▶ **Stored items**:

───

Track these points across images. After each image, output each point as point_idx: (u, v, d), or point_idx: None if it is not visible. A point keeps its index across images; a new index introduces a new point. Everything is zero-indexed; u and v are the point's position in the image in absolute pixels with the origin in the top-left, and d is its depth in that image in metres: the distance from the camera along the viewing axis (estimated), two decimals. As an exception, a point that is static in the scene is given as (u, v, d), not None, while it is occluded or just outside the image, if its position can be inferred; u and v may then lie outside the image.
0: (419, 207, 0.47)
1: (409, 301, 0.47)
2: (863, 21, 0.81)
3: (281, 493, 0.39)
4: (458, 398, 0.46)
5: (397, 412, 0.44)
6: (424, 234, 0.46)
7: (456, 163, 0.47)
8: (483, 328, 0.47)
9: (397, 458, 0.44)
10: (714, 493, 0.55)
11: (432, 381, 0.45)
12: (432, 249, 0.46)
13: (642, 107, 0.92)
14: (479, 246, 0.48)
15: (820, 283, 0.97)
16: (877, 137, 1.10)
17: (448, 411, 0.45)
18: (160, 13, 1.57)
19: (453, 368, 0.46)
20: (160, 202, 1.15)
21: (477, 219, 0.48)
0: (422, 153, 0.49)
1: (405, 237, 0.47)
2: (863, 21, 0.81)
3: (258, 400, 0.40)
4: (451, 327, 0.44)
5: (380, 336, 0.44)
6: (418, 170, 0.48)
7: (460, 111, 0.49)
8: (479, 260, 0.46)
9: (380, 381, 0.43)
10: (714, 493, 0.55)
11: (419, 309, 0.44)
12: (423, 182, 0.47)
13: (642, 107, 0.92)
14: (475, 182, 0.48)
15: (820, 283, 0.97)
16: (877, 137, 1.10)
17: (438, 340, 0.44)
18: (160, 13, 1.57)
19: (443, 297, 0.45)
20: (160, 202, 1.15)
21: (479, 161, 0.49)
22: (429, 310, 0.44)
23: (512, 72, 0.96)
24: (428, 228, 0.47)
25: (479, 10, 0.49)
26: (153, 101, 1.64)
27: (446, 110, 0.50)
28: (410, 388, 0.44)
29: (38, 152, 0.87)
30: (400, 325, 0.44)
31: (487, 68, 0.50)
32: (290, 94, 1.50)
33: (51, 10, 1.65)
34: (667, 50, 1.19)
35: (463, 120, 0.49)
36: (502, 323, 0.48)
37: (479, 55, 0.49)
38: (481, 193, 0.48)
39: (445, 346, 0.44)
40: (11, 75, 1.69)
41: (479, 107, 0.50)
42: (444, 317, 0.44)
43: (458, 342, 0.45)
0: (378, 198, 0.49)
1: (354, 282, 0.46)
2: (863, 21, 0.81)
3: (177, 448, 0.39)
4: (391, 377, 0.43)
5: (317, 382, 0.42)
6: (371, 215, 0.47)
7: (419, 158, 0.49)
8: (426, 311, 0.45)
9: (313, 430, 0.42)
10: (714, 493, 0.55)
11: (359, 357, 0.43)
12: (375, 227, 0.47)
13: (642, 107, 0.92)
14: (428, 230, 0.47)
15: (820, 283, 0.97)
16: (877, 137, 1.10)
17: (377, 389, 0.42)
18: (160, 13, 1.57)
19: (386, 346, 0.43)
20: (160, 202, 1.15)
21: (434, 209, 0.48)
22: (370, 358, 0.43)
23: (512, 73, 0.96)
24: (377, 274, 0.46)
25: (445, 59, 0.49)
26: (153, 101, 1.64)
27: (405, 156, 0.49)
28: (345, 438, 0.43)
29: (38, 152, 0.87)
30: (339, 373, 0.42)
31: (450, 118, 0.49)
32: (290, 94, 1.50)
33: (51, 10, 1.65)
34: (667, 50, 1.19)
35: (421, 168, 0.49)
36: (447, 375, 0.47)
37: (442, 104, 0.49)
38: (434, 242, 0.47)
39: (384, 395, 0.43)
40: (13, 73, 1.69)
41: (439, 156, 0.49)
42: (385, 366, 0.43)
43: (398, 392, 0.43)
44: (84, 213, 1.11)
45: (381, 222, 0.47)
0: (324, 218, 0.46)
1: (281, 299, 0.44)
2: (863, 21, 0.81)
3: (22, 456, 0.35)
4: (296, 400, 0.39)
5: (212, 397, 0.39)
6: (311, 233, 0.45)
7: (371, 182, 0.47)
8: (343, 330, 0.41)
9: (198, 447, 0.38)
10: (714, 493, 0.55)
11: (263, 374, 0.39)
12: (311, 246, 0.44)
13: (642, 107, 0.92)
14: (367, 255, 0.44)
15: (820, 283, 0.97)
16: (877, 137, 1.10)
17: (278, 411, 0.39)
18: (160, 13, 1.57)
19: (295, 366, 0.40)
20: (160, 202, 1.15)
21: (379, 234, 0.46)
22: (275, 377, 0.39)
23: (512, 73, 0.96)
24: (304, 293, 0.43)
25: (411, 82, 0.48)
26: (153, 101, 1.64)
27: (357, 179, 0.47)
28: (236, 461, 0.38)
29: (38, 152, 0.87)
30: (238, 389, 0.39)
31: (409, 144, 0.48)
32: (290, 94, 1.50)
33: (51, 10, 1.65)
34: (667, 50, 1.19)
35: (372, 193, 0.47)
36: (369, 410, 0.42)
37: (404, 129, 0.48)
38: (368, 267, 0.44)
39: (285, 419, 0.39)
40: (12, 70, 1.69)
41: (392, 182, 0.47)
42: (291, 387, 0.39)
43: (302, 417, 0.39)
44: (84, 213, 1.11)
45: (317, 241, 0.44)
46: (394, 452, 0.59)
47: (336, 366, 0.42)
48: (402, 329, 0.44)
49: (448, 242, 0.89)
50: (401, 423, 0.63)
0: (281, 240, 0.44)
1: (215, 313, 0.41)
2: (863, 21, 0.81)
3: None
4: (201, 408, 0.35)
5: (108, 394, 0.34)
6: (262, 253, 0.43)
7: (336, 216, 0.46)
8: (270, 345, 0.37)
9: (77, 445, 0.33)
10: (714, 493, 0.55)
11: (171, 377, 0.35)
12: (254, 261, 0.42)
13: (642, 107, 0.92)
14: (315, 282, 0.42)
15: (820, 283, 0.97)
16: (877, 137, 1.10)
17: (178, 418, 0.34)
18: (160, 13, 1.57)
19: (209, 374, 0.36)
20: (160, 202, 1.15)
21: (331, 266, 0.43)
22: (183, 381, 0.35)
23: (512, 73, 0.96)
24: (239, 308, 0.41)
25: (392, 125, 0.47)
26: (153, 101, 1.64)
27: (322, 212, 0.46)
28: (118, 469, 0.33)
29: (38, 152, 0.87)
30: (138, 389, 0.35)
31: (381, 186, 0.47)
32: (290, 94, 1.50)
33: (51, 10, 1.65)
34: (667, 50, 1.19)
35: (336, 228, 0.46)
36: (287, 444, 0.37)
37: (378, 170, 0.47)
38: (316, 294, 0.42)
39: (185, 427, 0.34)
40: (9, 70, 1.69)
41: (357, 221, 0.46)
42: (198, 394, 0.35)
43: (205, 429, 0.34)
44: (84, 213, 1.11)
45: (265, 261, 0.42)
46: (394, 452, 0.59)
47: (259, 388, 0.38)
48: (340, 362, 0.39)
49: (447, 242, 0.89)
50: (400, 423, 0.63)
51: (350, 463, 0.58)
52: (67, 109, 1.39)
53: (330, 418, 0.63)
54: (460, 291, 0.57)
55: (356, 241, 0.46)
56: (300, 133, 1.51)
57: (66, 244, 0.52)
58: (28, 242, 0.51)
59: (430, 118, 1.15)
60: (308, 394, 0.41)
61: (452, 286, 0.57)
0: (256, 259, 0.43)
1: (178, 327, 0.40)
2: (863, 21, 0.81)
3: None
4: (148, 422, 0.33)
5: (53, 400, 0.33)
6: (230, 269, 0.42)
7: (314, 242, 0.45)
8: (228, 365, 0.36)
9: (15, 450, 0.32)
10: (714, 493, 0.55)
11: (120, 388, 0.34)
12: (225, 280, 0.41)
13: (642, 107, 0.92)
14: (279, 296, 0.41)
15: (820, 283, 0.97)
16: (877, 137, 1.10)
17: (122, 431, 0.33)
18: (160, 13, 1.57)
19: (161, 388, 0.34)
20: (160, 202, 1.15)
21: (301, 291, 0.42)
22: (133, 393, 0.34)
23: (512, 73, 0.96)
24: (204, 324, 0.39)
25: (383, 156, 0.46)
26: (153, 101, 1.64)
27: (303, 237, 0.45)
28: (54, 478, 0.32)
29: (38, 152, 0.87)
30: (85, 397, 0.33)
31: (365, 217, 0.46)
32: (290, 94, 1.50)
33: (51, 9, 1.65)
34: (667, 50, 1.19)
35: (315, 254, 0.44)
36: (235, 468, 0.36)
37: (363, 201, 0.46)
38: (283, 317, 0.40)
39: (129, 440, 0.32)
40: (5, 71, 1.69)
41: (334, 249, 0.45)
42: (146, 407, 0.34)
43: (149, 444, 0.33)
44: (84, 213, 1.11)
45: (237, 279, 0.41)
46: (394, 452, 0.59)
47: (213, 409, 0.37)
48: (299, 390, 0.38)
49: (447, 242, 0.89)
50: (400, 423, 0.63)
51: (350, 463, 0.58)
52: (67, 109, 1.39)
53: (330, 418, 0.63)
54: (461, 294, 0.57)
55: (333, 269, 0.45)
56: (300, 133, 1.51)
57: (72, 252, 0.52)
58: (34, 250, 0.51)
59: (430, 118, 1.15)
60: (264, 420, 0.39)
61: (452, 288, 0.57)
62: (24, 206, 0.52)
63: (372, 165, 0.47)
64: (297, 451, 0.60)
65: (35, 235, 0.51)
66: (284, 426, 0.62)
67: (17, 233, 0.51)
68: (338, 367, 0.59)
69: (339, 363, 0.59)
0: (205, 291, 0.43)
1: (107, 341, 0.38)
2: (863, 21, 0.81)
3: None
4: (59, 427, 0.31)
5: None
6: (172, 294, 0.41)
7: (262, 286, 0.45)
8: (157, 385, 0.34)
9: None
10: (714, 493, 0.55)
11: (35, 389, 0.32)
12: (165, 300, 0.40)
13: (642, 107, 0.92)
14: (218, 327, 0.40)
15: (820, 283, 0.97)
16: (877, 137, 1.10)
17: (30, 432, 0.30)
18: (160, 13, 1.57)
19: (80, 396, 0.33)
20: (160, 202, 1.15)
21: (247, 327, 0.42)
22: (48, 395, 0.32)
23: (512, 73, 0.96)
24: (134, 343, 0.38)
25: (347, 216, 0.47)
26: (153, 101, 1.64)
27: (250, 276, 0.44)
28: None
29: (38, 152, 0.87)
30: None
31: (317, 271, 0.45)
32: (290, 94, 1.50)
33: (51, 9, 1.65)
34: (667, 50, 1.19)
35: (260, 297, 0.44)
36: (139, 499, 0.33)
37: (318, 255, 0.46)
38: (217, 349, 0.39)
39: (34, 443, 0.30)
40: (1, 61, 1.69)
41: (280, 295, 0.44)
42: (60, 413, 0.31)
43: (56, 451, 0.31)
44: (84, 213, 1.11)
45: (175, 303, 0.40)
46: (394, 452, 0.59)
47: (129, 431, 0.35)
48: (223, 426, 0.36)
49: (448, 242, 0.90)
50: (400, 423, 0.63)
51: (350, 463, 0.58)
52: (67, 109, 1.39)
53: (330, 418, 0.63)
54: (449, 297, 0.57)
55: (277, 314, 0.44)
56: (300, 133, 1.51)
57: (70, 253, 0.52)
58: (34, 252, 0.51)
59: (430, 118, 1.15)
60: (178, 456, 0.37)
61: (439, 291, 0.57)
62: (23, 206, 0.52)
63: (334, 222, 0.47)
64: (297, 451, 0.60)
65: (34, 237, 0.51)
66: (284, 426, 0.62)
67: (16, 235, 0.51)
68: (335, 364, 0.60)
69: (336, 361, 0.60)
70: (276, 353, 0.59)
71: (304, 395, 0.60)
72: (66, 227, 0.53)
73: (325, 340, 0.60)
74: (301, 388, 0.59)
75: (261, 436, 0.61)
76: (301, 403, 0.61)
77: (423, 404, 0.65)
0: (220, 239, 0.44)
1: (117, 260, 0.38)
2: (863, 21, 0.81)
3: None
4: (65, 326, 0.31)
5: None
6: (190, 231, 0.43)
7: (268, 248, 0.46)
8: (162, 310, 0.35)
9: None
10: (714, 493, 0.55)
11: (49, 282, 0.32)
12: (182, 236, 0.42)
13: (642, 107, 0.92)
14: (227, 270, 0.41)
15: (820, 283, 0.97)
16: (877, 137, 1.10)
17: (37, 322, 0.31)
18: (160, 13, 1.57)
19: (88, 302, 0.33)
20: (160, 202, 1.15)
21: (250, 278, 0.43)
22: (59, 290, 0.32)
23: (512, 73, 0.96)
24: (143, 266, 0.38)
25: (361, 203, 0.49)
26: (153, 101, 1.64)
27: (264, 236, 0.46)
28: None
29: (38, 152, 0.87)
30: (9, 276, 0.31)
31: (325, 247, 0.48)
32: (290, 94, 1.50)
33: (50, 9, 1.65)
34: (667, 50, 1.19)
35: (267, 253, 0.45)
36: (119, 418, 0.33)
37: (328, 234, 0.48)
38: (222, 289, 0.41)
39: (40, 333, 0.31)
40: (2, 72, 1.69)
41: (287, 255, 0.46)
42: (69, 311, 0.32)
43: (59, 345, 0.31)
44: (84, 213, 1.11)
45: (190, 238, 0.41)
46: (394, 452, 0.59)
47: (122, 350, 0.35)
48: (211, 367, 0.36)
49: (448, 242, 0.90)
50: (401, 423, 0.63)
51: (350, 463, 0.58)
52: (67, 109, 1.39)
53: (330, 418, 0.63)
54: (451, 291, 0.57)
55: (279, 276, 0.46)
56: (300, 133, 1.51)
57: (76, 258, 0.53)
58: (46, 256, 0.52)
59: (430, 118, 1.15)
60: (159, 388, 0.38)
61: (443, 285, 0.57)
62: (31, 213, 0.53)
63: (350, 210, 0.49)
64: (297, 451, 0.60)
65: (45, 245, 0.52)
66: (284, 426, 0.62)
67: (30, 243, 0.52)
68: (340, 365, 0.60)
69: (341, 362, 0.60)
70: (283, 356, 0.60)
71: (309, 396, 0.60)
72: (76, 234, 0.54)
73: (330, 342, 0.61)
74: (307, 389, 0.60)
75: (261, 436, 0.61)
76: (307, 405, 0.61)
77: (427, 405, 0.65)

───

▶ **Task to carry out**: Proceeding from the line containing "54: (460, 291, 0.57)" through the line containing "60: (308, 394, 0.41)", transcribe the lines above exactly, both end lines included.

▶ **Completed task**:
54: (460, 291, 0.57)
55: (356, 241, 0.46)
56: (300, 133, 1.51)
57: (66, 244, 0.52)
58: (28, 242, 0.51)
59: (430, 118, 1.15)
60: (308, 394, 0.41)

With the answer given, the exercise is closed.